"""

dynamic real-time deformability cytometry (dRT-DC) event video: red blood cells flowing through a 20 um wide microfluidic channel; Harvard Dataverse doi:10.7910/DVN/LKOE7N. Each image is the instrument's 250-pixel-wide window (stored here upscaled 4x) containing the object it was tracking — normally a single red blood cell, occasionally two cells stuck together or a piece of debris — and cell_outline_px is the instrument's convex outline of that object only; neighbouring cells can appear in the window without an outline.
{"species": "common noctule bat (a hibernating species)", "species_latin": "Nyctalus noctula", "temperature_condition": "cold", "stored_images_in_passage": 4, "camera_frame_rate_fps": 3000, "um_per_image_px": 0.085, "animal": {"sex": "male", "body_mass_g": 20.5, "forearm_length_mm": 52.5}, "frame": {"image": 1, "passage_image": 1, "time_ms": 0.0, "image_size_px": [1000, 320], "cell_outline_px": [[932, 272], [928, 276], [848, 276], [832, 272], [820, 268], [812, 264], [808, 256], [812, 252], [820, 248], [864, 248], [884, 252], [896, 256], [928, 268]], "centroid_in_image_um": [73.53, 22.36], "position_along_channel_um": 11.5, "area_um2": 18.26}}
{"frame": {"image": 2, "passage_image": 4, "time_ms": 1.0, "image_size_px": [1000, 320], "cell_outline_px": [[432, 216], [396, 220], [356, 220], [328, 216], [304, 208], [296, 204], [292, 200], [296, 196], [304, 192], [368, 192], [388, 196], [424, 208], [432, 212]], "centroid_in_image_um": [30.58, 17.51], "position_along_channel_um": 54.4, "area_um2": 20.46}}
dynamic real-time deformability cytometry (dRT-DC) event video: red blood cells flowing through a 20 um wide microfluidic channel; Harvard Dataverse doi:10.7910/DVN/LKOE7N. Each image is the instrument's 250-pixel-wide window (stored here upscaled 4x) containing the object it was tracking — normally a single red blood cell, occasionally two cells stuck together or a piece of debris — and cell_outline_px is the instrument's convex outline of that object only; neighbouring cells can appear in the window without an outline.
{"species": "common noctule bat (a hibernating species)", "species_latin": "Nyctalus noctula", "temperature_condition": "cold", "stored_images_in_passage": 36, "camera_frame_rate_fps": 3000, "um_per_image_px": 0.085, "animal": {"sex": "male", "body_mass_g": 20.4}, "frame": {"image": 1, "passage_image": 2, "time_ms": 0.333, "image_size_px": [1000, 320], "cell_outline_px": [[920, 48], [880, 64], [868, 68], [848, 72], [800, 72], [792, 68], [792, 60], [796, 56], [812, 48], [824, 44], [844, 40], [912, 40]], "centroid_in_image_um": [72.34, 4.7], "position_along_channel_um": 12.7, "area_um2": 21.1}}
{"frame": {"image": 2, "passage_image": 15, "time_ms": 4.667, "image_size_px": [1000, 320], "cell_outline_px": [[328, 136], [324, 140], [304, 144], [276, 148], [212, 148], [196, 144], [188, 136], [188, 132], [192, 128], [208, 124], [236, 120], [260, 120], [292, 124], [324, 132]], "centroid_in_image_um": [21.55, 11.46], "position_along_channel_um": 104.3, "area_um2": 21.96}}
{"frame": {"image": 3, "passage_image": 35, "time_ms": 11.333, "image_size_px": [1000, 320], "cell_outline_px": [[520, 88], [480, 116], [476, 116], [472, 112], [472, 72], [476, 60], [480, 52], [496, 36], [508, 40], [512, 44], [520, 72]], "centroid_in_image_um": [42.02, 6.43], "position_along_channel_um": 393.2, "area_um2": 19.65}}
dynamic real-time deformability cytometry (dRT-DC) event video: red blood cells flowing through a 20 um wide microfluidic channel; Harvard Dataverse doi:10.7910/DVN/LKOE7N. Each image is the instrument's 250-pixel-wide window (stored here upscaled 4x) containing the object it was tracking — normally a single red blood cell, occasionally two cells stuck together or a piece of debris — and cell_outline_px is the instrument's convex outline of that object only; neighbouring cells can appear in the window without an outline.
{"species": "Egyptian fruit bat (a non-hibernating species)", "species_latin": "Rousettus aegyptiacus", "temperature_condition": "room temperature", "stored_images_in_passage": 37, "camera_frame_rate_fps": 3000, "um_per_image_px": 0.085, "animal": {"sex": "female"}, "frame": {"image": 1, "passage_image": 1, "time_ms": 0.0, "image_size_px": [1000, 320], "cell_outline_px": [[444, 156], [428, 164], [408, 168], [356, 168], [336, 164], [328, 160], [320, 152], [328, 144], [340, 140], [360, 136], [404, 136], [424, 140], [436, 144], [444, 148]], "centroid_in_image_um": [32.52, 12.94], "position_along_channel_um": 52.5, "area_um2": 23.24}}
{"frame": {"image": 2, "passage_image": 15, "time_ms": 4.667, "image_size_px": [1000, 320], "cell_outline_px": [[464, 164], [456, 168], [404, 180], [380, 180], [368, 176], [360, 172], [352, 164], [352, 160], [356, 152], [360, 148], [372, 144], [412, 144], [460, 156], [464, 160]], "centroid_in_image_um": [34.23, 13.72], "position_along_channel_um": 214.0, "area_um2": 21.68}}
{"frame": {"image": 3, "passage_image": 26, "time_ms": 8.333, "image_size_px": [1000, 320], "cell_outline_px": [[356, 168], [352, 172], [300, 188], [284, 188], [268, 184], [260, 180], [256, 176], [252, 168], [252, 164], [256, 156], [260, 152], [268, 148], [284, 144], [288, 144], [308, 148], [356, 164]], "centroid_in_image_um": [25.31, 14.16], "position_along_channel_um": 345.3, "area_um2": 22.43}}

"""

WRITTEN REQUEST: Transcribe all of the lines in the records precisely.

EXPECTED ANSWER:
dynamic real-time deformability cytometry (dRT-DC) event video: red blood cells flowing through a 20 um wide microfluidic channel; Harvard Dataverse doi:10.7910/DVN/LKOE7N. Each image is the instrument's 250-pixel-wide window (stored here upscaled 4x) containing the object it was tracking — normally a single red blood cell, occasionally two cells stuck together or a piece of debris — and cell_outline_px is the instrument's convex outline of that object only; neighbouring cells can appear in the window without an outline.
{"species": "common noctule bat (a hibernating species)", "species_latin": "Nyctalus noctula", "temperature_condition": "cold", "stored_images_in_passage": 4, "camera_frame_rate_fps": 3000, "um_per_image_px": 0.085, "animal": {"sex": "male", "body_mass_g": 20.5, "forearm_length_mm": 52.5}, "frame": {"image": 1, "passage_image": 1, "time_ms": 0.0, "image_size_px": [1000, 320], "cell_outline_px": [[932, 272], [928, 276], [848, 276], [832, 272], [820, 268], [812, 264], [808, 256], [812, 252], [820, 248], [864, 248], [884, 252], [896, 256], [928, 268]], "centroid_in_image_um": [73.53, 22.36], "position_along_channel_um": 11.5, "area_um2": 18.26}}
{"frame": {"image": 2, "passage_image": 4, "time_ms": 1.0, "image_size_px": [1000, 320], "cell_outline_px": [[432, 216], [396, 220], [356, 220], [328, 216], [304, 208], [296, 204], [292, 200], [296, 196], [304, 192], [368, 192], [388, 196], [424, 208], [432, 212]], "centroid_in_image_um": [30.58, 17.51], "position_along_channel_um": 54.4, "area_um2": 20.46}}
dynamic real-time deformability cytometry (dRT-DC) event video: red blood cells flowing through a 20 um wide microfluidic channel; Harvard Dataverse doi:10.7910/DVN/LKOE7N. Each image is the instrument's 250-pixel-wide window (stored here upscaled 4x) containing the object it was tracking — normally a single red blood cell, occasionally two cells stuck together or a piece of debris — and cell_outline_px is the instrument's convex outline of that object only; neighbouring cells can appear in the window without an outline.
{"species": "common noctule bat (a hibernating species)", "species_latin": "Nyctalus noctula", "temperature_condition": "cold", "stored_images_in_passage": 36, "camera_frame_rate_fps": 3000, "um_per_image_px": 0.085, "animal": {"sex": "male", "body_mass_g": 20.4}, "frame": {"image": 1, "passage_image": 2, "time_ms": 0.333, "image_size_px": [1000, 320], "cell_outline_px": [[920, 48], [880, 64], [868, 68], [848, 72], [800, 72], [792, 68], [792, 60], [796, 56], [812, 48], [824, 44], [844, 40], [912, 40]], "centroid_in_image_um": [72.34, 4.7], "position_along_channel_um": 12.7, "area_um2": 21.1}}
{"frame": {"image": 2, "passage_image": 15, "time_ms": 4.667, "image_size_px": [1000, 320], "cell_outline_px": [[328, 136], [324, 140], [304, 144], [276, 148], [212, 148], [196, 144], [188, 136], [188, 132], [192, 128], [208, 124], [236, 120], [260, 120], [292, 124], [324, 132]], "centroid_in_image_um": [21.55, 11.46], "position_along_channel_um": 104.3, "area_um2": 21.96}}
{"frame": {"image": 3, "passage_image": 35, "time_ms": 11.333, "image_size_px": [1000, 320], "cell_outline_px": [[520, 88], [480, 116], [476, 116], [472, 112], [472, 72], [476, 60], [480, 52], [496, 36], [508, 40], [512, 44], [520, 72]], "centroid_in_image_um": [42.02, 6.43], "position_along_channel_um": 393.2, "area_um2": 19.65}}
dynamic real-time deformability cytometry (dRT-DC) event video: red blood cells flowing through a 20 um wide microfluidic channel; Harvard Dataverse doi:10.7910/DVN/LKOE7N. Each image is the instrument's 250-pixel-wide window (stored here upscaled 4x) containing the object it was tracking — normally a single red blood cell, occasionally two cells stuck together or a piece of debris — and cell_outline_px is the instrument's convex outline of that object only; neighbouring cells can appear in the window without an outline.
{"species": "Egyptian fruit bat (a non-hibernating species)", "species_latin": "Rousettus aegyptiacus", "temperature_condition": "room temperature", "stored_images_in_passage": 37, "camera_frame_rate_fps": 3000, "um_per_image_px": 0.085, "animal": {"sex": "female"}, "frame": {"image": 1, "passage_image": 1, "time_ms": 0.0, "image_size_px": [1000, 320], "cell_outline_px": [[444, 156], [428, 164], [408, 168], [356, 168], [336, 164], [328, 160], [320, 152], [328, 144], [340, 140], [360, 136], [404, 136], [424, 140], [436, 144], [444, 148]], "centroid_in_image_um": [32.52, 12.94], "position_along_channel_um": 52.5, "area_um2": 23.24}}
{"frame": {"image": 2, "passage_image": 15, "time_ms": 4.667, "image_size_px": [1000, 320], "cell_outline_px": [[464, 164], [456, 168], [404, 180], [380, 180], [368, 176], [360, 172], [352, 164], [352, 160], [356, 152], [360, 148], [372, 144], [412, 144], [460, 156], [464, 160]], "centroid_in_image_um": [34.23, 13.72], "position_along_channel_um": 214.0, "area_um2": 21.68}}
{"frame": {"image": 3, "passage_image": 26, "time_ms": 8.333, "image_size_px": [1000, 320], "cell_outline_px": [[356, 168], [352, 172], [300, 188], [284, 188], [268, 184], [260, 180], [256, 176], [252, 168], [252, 164], [256, 156], [260, 152], [268, 148], [284, 144], [288, 144], [308, 148], [356, 164]], "centroid_in_image_um": [25.31, 14.16], "position_along_channel_um": 345.3, "area_um2": 22.43}}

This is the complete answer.